Arbeitslosigkeit und Wirtschaftspolitik

„Niemand im Weißen Haus ist zufrieden"

Barack Obama: Die Kongresswahlen werden zur Abstimmung über den Präsidenten. Bill Clinton soll ihm helfen. Motto: It's the economy, stupid!

Washington. Die US-Kongresswahl im November wird nach Einschätzung von Präsident Barack Obama voraussichtlich auch zu einer Abstimmung über seine politische Führungsstärke. „Niemand im Weißen Haus ist zufrieden“ mit der anhaltend hohen Arbeitslosigkeit, sagte Obama dem Fernsehsender NBC. Die Wahlen könnten zu „einer Abstimmung werden zwischen der Politik, die uns in diesen Schlamassel geführt hat, und meiner Politik, die uns aus diesem Schlamassel herausholt“.

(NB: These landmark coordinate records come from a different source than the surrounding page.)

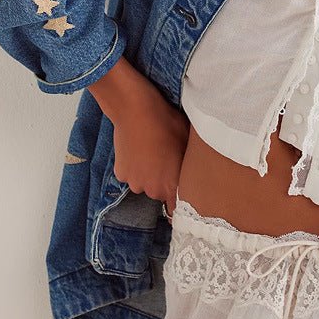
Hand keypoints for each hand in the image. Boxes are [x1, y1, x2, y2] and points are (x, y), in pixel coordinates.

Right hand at [88, 56, 189, 213]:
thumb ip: (191, 167)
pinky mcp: (120, 172)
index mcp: (171, 186)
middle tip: (168, 161)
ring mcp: (134, 182)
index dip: (181, 202)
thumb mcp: (188, 144)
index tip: (183, 193)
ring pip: (145, 184)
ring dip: (148, 175)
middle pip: (160, 194)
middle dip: (165, 182)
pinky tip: (139, 149)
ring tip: (152, 152)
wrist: (135, 109)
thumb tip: (198, 175)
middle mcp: (151, 190)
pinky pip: (131, 175)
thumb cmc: (167, 123)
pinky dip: (134, 167)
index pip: (177, 210)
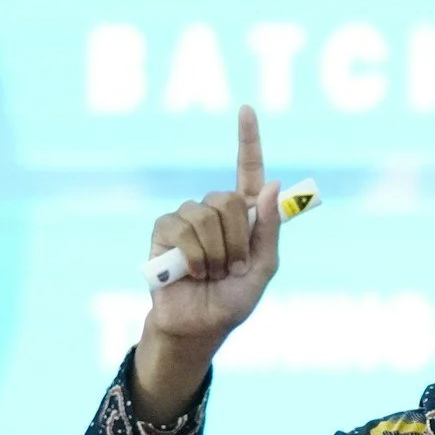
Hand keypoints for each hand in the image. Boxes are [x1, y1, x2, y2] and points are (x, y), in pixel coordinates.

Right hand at [135, 106, 280, 418]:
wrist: (198, 326)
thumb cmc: (233, 301)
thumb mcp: (264, 269)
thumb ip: (270, 228)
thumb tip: (272, 184)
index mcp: (245, 216)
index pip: (247, 170)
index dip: (248, 140)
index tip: (246, 109)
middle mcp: (214, 211)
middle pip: (228, 199)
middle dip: (236, 239)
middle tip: (233, 268)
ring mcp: (187, 219)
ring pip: (204, 214)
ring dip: (215, 252)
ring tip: (211, 274)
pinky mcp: (162, 232)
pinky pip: (180, 228)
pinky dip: (192, 255)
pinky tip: (190, 272)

Er glaube, die Wähler „werden sagen, wir können nicht zu dieser Politik zurückkehren, die uns dieses Durcheinander gebracht hat“. In Washington sei zu lange Zeit in eine Politik investiert worden, bei der es darum gegangen sei, wer oben und wer unten sei, sagte Obama. „Es wurde nicht genügend darüber nachgedacht, was wir für das amerikanische Volk tun können.“

Angesichts wachsender Kritik an seiner Wirtschaftspolitik greift Obama auf Vor-Vorgänger Bill Clinton zurück. Obama holte bereits am seinen Parteifreund ins Weiße Haus, um bei einem Treffen mit Wirtschaftsführern für neue Arbeitsplätze und Investitionen zu werben. Clinton, der während des Wirtschaftsbooms in den neunziger Jahren Präsident war, genießt in den USA hohe Sympathiewerte, auch bei Unternehmern.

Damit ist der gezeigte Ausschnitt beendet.